Esssentially *all* DOS versions (both MS-DOS and FreeDos AND a number of other DOSes) behave (more or less) the same.

 

So there is not any particular "added difficulty" in using the one or the other, only some (small and anyway known) diffferences in the specific way they need to be installed/deployed/booted.

 

The whole point is that the older the version of DOS is, the more limitations it will have, be them filesystem or device size, memory used or accessible, incompatibility with this or that specific program, etc.

 

I will give you a small example for MS-DOS up to 6.22.

IO.SYS needs to be the first entry in the FAT table.

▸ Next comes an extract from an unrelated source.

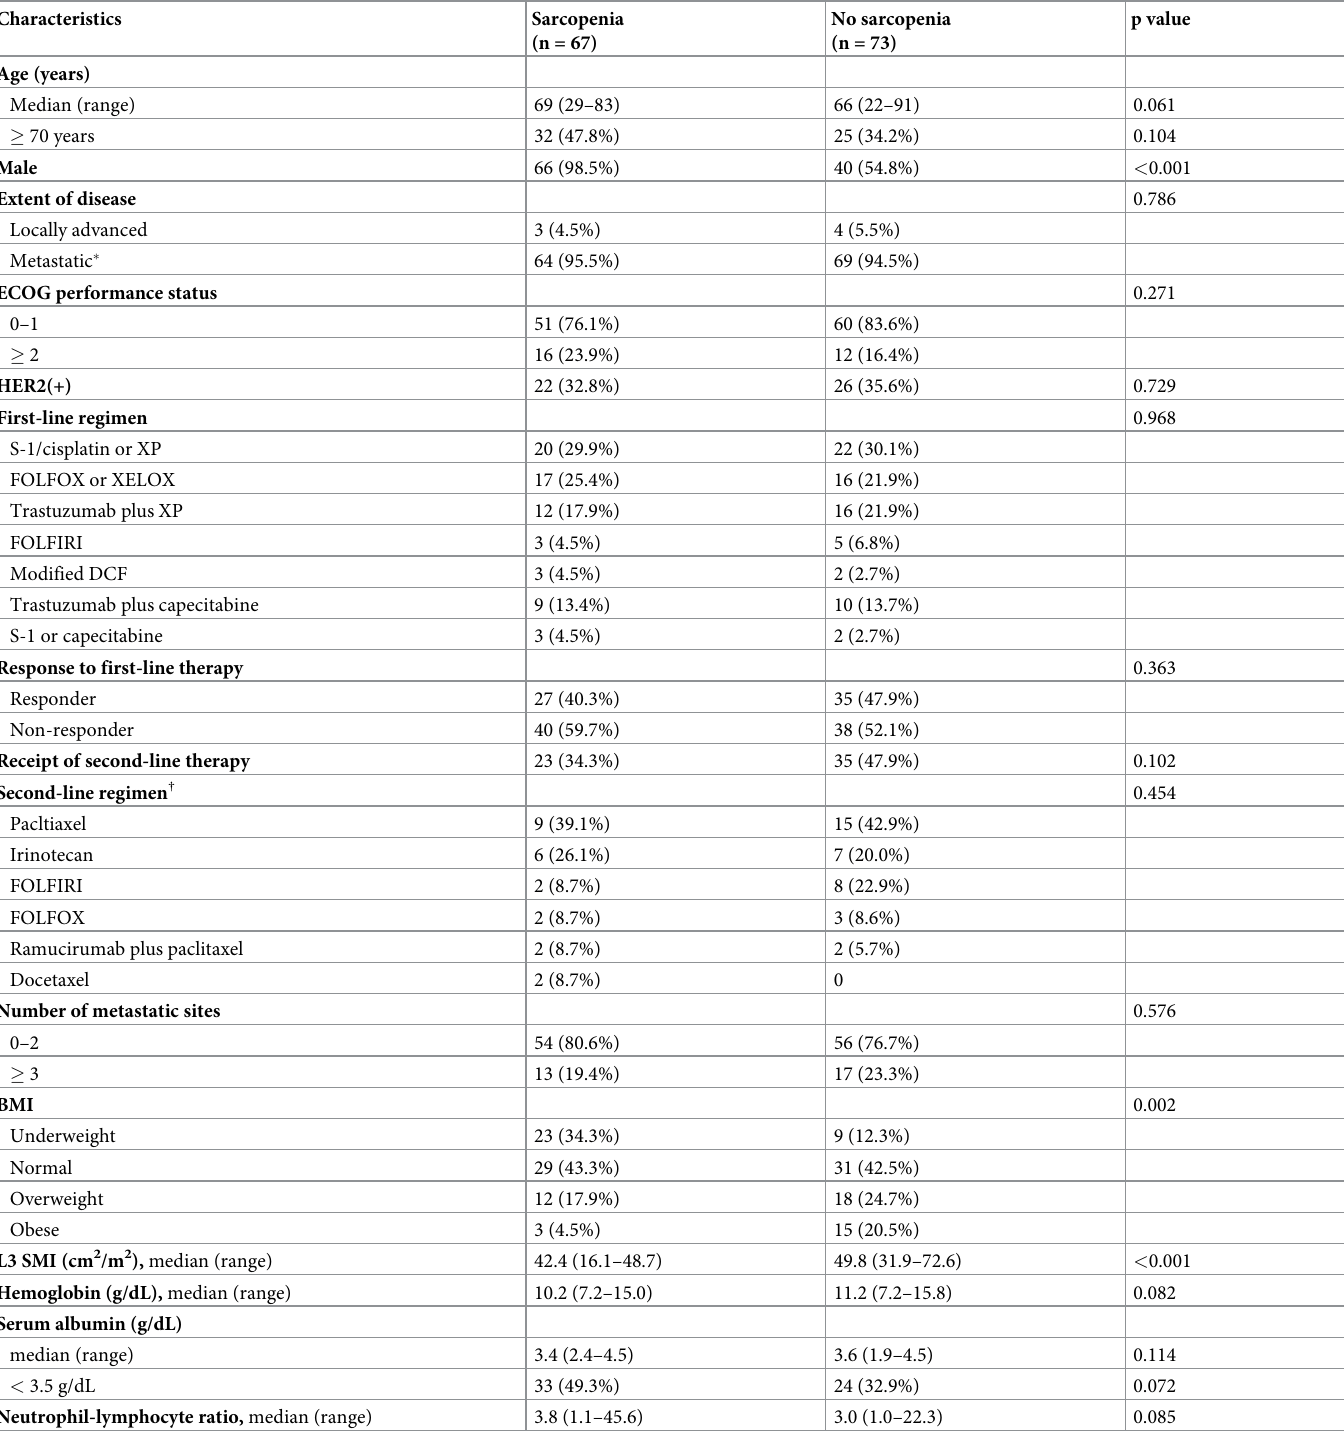
Table 1. Patient characteristics according to the presence of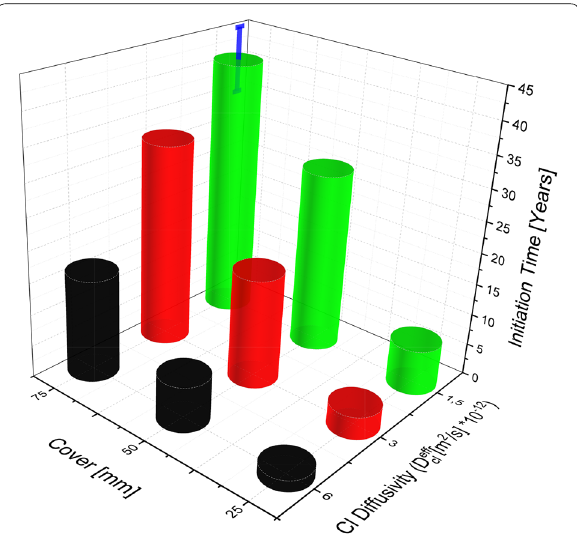
Fig. 8 A qualitative variation of initiation time with concrete quality and placement of rebar from the exposure surface.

This limitation has been removed in MS-DOS 7.00 (and it never existed in FreeDos that uses kernel.sys as OS kernel).

 

This is not normally a problem (the IO.SYS is placed correctly when you install via the SYS command, and anyway there is BootPart that can re-write it in the right position if needed) and can be worked around AFAICR by bypassing the bootsector code (let's say via grub4dos).

 

BUT - for all we know - your specific software may well be checking for the presence of IO.SYS exactly where it should be (at the time it was a "standard") and throw a fit if it isn't there, or it may not, (no way to know without experimenting).

 

Mind you it is very improbable that this check is made, but if your software does not work when you do not put the IO.SYS where it should be AND you use (still say) grub4dos for the booting AND you use it chainloaded via BOOTMGR, AND you boot via USB AND you have it inside a (read only) .ISO image AND you <insert here *something else*> it would be more complicated to find out which of the listed changes is affecting the software functions.